Hey Clockface opens with “Revolution #49” and it is immediately clear that Costello’s daily rotation is comprised of more than songs from the anglophone West. The track is written in a harmonic minor key, a signature usually associated with Middle Eastern music, and the opening melody is played through a reed instrument backed by plucked lutes and foreign-sounding percussion. Costello’s voice provides a poetic narration about love over the exotic instrumental as he incorporates synths and more traditional Western instruments into the background. “Revolution #49” is an atypical introductory track for a rock album and in that way, it foreshadows the remainder of the album. The record does not heavily rely on Middle Eastern tropes, but every track is somehow unexpected. 

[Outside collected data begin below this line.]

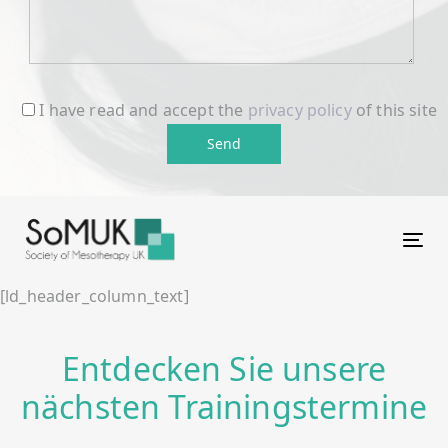
I have read and accept the
privacy policy
of this site
Tog
[ld_header_column_text]
Entdecken Sie unsere
nächsten Trainingstermine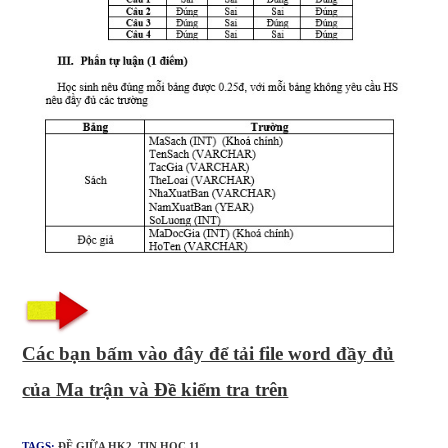
Các bạn bấm vào đây để tải file word đầy đủ
của Ma trận và Đề kiểm tra trên
TAGS:
ĐỀ GIỮA HK2
,
TIN HỌC 11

The second track, “No Flag,” is the lone, truly high-energy track on Hey Clockface. Costello’s ever-increasingly gritty voice is matched with blown-out electric guitars and nostalgic kick and snare drum pattern. It feels like a satisfactory, albeit slightly contrived moment for Costello to prove that he will not let his age limit his music. His aging voice has a similar timbre to that of The Strokes’ Julian Casablancas. It sounds like there is a distortion module somewhere in the vocal chain despite there clearly being minimal processing.

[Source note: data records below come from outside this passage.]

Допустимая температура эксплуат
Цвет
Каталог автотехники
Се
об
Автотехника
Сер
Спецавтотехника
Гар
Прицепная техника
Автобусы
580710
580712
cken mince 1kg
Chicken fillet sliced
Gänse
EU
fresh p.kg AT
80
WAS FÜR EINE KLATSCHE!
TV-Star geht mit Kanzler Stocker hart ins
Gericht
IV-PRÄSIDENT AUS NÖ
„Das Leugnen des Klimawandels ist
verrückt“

The remainder of the album haphazardly jumps between sonic aesthetics and demonstrates Costello’s incredible range. The Strokes’ influence reappears on “Newspaper Pane” where he fuses muted vocals with jazzy saxophones and trumpets. Jazz scatting provides the intro for the title track, “Hey Clockface/ How Can You Face Me?” where Costello sounds like he’s serenading a small crowd in a dingy, underground speakeasy. That jazz influence permeates throughout the album and makes many of the more impersonal tracks feel as homey as the Christmas carol sounding “The Last Confession of Vivian Whip.” Meanwhile, on “Hetty O’Hara Confidential,” Costello keeps up with the times with funky, synthy rock that sounds like it belongs on the title credits for an 80’s movie.

If that overview makes you think Hey Clockface is a disjointed mess, you are technically correct—objectively, it is a nonsensical compilation of sonic threads that should not work as an album. However, hearing a 66-year-old explore the limits of his artistic capabilities with such youthful exuberance and disregard for the rules is a truly intoxicating experience.